Micropayments are here to stay
The appeal of "freemium" micropayment games is obvious to iOS game developers: Releasing a game for free makes it possible for every single potential customer to at least try the product. (Developers also like the automatic community that can be created by a free download; the free-players add value to the game by making it more attractive to other players who will pay.) And unlike console games--which come with a high price tag, but also offer a one-time payment for the entire game experience--micropayments can become an ongoing source of income from a popular game.
"It's hard to get above the noise of the market," said Kevin Hogan, product strategy director at Mediatonic, a UK gamemaker who recently spoke at a European conference on the whys and hows of micropayment game production. "Increasingly, the best way to get in front of an audience is to release a product for free and hope it has enough value that people will pay for it."
That's also a boon for consumers.
"Consumers have come to like the in-app purchase model as it means they don't have to spend money unless they want to," said analyst Sian Rowlands, who documented the micropayments trend in mobile gaming in a recent report for Juniper Research.
The problem, of course, comes in giving players enough game that they don't feel they've been tricked by the promise of a free offer--while at the same time encouraging enthusiastic fans of a game to translate that passion into payment. Across the industry, it's generally considered poor practice to start demanding payments before a user has begun actually playing the game--or to make micropayment requests in games directed at small children, which has led to lawsuits.
After that, though, the consensus seems to be that micropayments should make a game better and easier to play--but the game should be playable without them. Developers say they watch gameplay closely, to see if micropayment demands drive players away instead of pulling them deeper into the experience.
Game makers "must of course think carefully about the amount of gameplay which they require users to make an in-app purchase to reach," Rowlands said, "as the app stores are fiercely competitive and offer consumers a vast number of alternatives when shopping for free games."

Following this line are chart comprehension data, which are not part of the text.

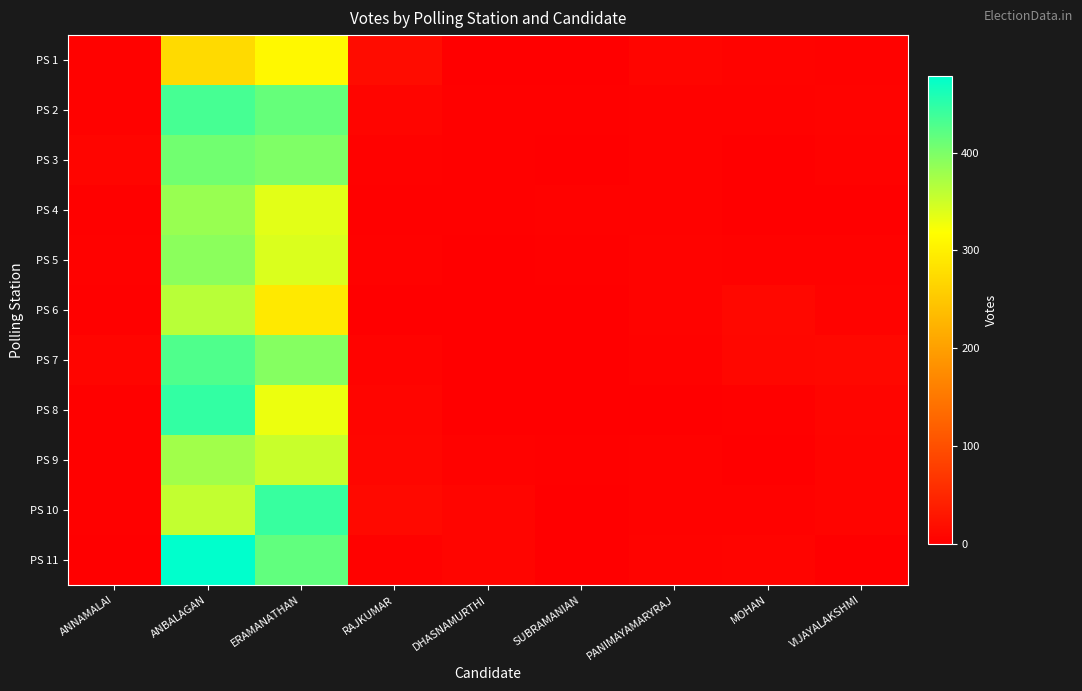

At which category does the chart reach its minimum across all series?

DHASNAMURTHI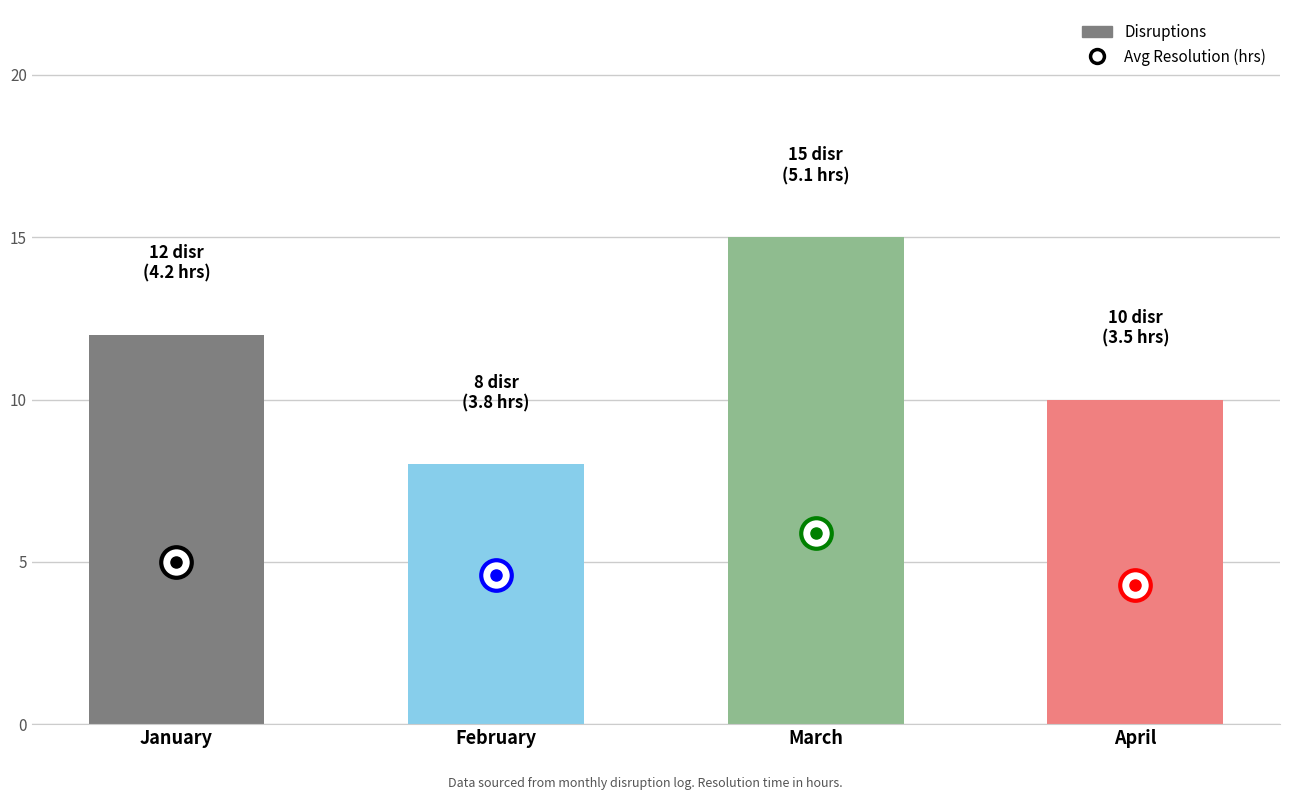

Between January and March, which is larger?

March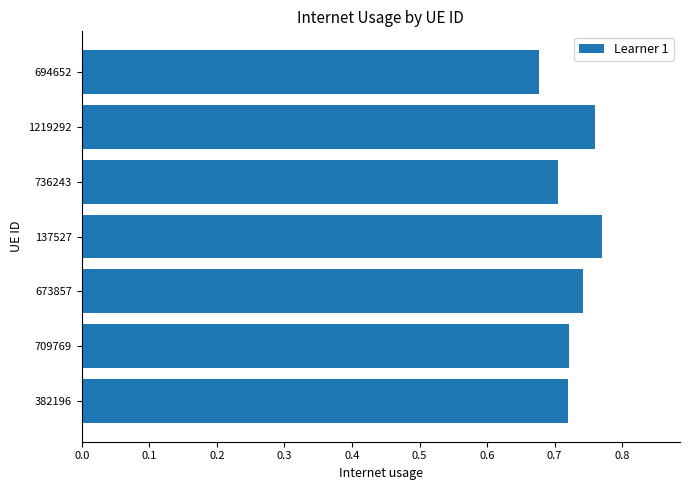

Which label corresponds to the largest value in the chart?

137527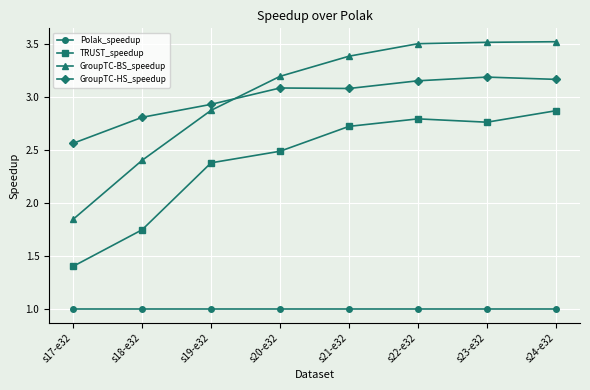

What is the label of the 3rd point from the left?

s19-e32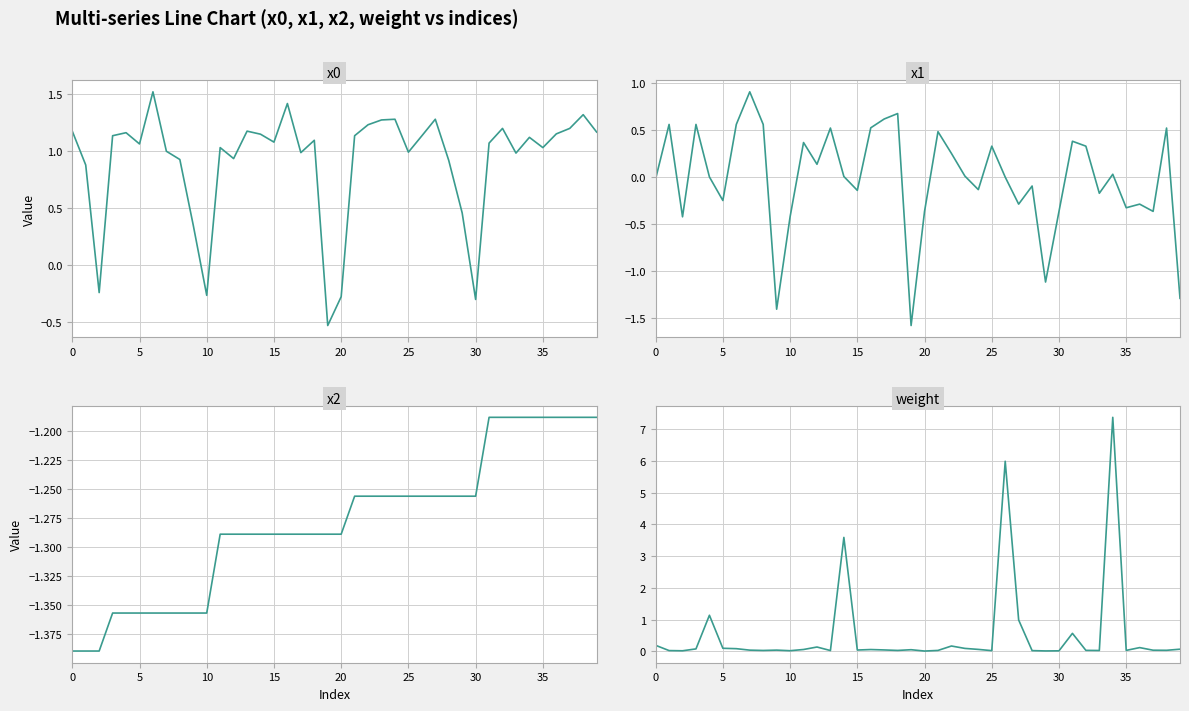

What is the value of the x0 point at the 22nd from the left?

1.1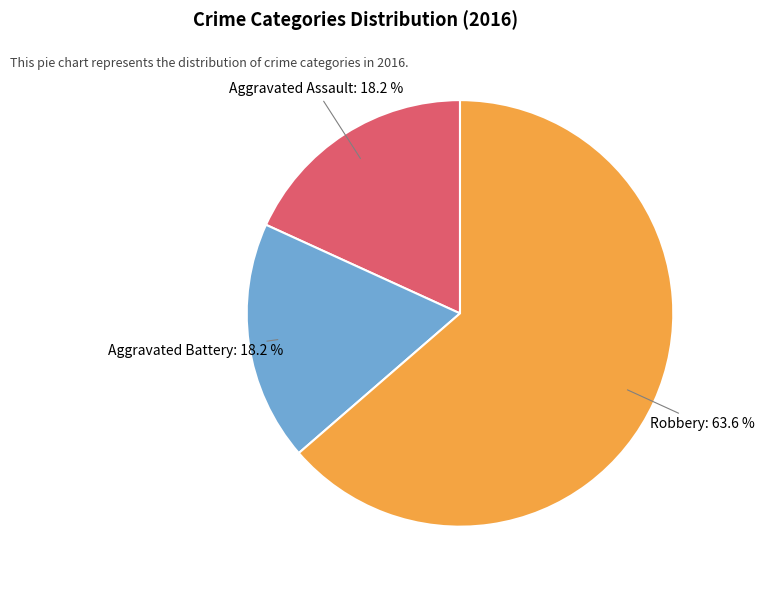

How many segments does this pie chart have?

3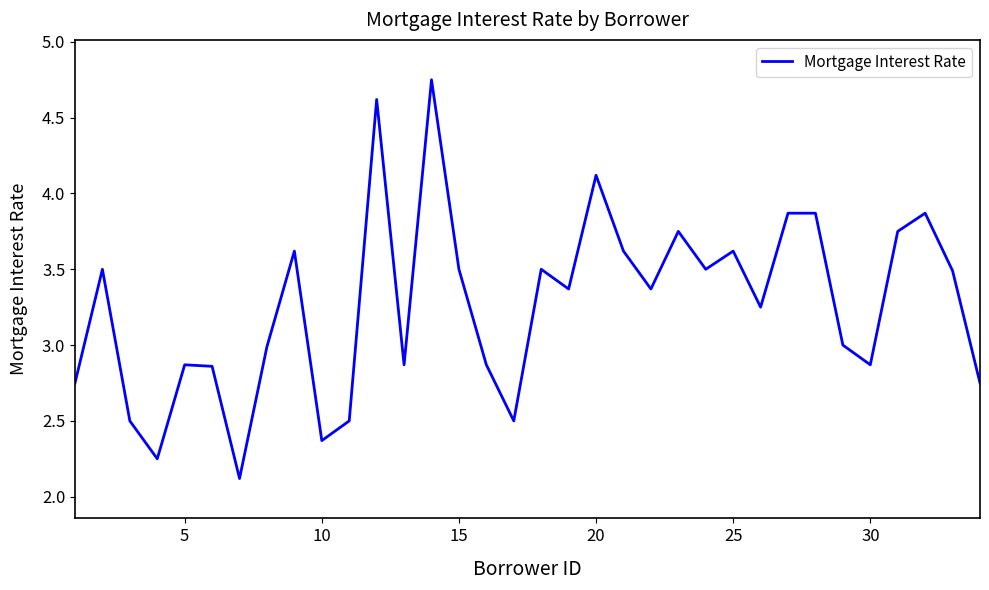

True or false: the data has more than 2 interior local peaks.

True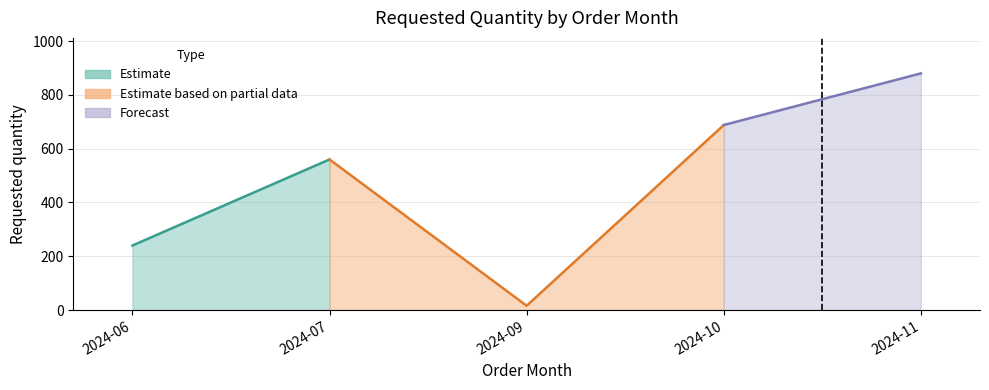

What is the sum of the values at 2024-10 and 2024-07?

1248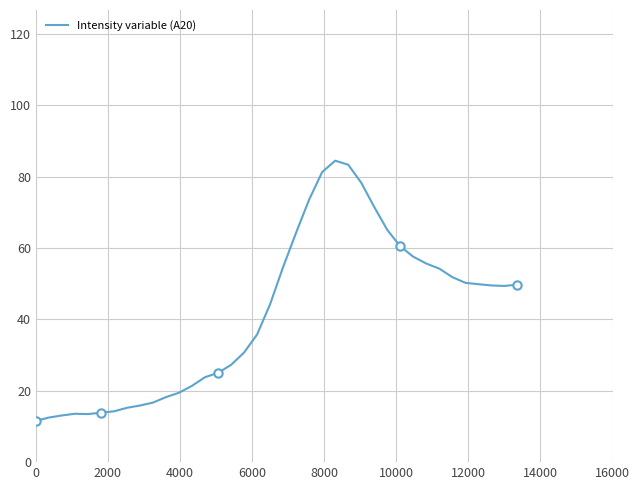

What is the value of the 16th point from the left?

27.3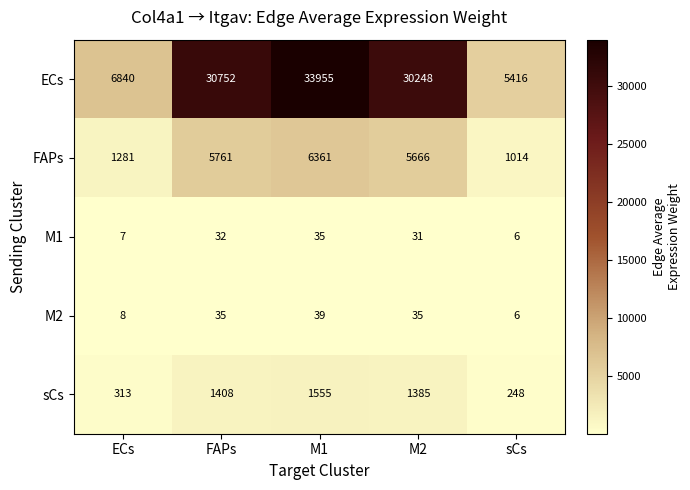

Reading left to right, extract all data points from this chart.

ECs: 6840	30752	33955	30248	5416
FAPs: 1281	5761	6361	5666	1014
M1: 7	32	35	31	6
M2: 8	35	39	35	6
sCs: 313	1408	1555	1385	248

One game that navigates the balance well, Rowlands said, is Clash of the Clans, a strategy game that routinely leads Apple's "top grossing" apps chart. Players can purchase "gems" in packs of $5 to $100 each, and use them to quickly build their armies and fortresses.
"The game is engaging for many users--not just casual gamers but also people who are keen strategy gamers," Rowlands said. "Users engage with it on an emotional level after investing time in raising their clan."